Price held his gaze without emotion. “You’re right, that is unusual. Explain.”
“They’ve managed to find a bucket of code that’s resident on each node of the Trident system.”
“So I’ve heard, but we don’t know what it’s for. It’s just trash.”
“But what if it’s not? What if there’s another program, an assembly program that uses this code to build another—a much larger and more dangerous—program? What if it just hasn’t been activated yet?”
“To what end?”
Don shrugged. “We don’t know yet. This is just a theory, but we have been able to verify that it shows up on multiple nodes in Trident.”
Price fiddled with his glasses. “I’m not tracking, Riley. What does this have to do with Panda?”
“I think the same program is on the Chinese system—and it’s been turned on.”
“I think I see where you are going with this. You think that by seeing what it did to the Chinese we can make sure the same thing doesn’t happen to us.”
“Exactly.”
Don was afraid if Price twisted his glasses any more, he’d break the frames. The ticking of the wall clock behind Don sounded like a hammer blow in the silence.
“And you’re convinced one of these midshipmen can figure this out? They need access to Panda?”
“No, sir, I’m sure all three of the midshipmen—together—can give us a shot at figuring this thing out before it hits us.” He paused. “If my theory is right, sir.”
General Price threw his glasses onto his desk.
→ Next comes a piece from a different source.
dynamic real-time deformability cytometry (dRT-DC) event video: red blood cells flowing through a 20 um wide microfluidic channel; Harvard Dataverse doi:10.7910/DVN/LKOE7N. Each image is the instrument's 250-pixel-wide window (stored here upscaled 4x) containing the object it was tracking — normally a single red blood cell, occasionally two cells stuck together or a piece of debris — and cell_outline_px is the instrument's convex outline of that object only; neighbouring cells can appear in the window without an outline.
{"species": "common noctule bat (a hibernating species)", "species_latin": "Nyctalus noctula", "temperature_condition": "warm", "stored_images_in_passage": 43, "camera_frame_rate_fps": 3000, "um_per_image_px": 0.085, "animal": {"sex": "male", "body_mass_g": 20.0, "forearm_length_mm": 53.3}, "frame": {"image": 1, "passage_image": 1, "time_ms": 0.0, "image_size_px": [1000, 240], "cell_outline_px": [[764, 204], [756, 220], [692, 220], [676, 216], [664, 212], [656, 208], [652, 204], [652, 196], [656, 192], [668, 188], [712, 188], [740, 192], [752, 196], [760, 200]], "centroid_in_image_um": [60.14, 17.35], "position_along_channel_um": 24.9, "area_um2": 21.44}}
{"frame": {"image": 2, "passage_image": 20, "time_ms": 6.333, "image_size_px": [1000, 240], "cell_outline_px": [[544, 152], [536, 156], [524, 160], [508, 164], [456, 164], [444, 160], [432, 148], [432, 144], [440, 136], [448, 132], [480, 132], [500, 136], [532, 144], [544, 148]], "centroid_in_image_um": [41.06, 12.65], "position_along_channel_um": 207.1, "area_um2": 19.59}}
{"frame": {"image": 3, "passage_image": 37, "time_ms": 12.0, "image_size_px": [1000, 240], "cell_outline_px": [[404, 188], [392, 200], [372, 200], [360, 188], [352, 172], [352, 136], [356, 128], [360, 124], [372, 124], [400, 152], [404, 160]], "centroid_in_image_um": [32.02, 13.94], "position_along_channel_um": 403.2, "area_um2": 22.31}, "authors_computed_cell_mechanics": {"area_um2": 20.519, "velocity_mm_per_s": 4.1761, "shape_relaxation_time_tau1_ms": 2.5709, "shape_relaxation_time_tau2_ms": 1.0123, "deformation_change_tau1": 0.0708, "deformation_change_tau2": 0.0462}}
He stared at Don for what seemed like a full minute.
“Do it.”
CHAPTER 50
US Cyber Command, Fort Meade, Maryland
Don led the midshipmen into a conference room and pointed to a row of chairs across the table from him. All three slumped to a sitting position wearing the thousand-yard stare of people who had spent far too long looking at a computer monitor.
He passed each of them a sheet of paper. “Remember when I asked you to sign a special NDA so you could look at Trident?”
They nodded. Ramirez scanned the sheet and grinned. “Happy Panda—sounds like a Chinese restaurant.” Everett looked at her and Ramirez stopped smiling. “This is about China, sir?”
Don pointed at the paper. “Read carefully and sign, then we can talk.”
When the pages were signed and returned, Don began. “The working theory you’ve laid out for me—and I’ve sold up the chain of command—is that we’ve been hacked. Someone installed a virus that has salted our operational code with what looks
like trash, the kind of stuff left over from any programming effort. When the time is right, someone activates an assembler routine that uses all these pieces to make a master program. We don’t know who’s behind it, or why, or what this master program does. Do I have it right so far?”
His trio of midshipmen watched him with rapt gazes. Everett nodded for all of them.
“Well, I buy your theory, lock, stock, and barrel. Now I’ll add to it. I think the Chinese got hacked also, and whoever it is has successfully run the assembly routine on their system.”
The midshipmen exchanged glances. Everett spoke. “But we’re in a shooting war with China. What are we going to do? Call them up and ask them?”
Don shook his head. “We’re going to have a look inside their system and see if we can figure out what’s going on.”
“We can do that?” Ramirez asked.
“Happy Panda is an access point. We discovered this flaw in their security and rather than exploit it immediately, we set it aside for a rainy day, for a time when we might need access to their network.”
“A time like right now,” Goodwin said.
“Exactly.”
“And you’re going to let us poke around inside the Chinese military network?” Everett asked. Her eyes shone with excitement, boosting Don’s own mood.
He stood. “Follow me.”
* * *
With Don, his two civilian operators, and the three midshipmen, the SCIF was at capacity. The operators, Kang and Able, gave up their seats to Ramirez and Goodwin but hovered over their shoulders. Don ignored the glares he received from his operators.
“Ignore the data files,” said Kang to Goodwin. “Unless you speak Mandarin, you won’t be able to make heads or tails of them.”
“Let’s take a few of the more complicated lines of code from the seed program and see if we can find them in the Chinese network,” Goodwin said.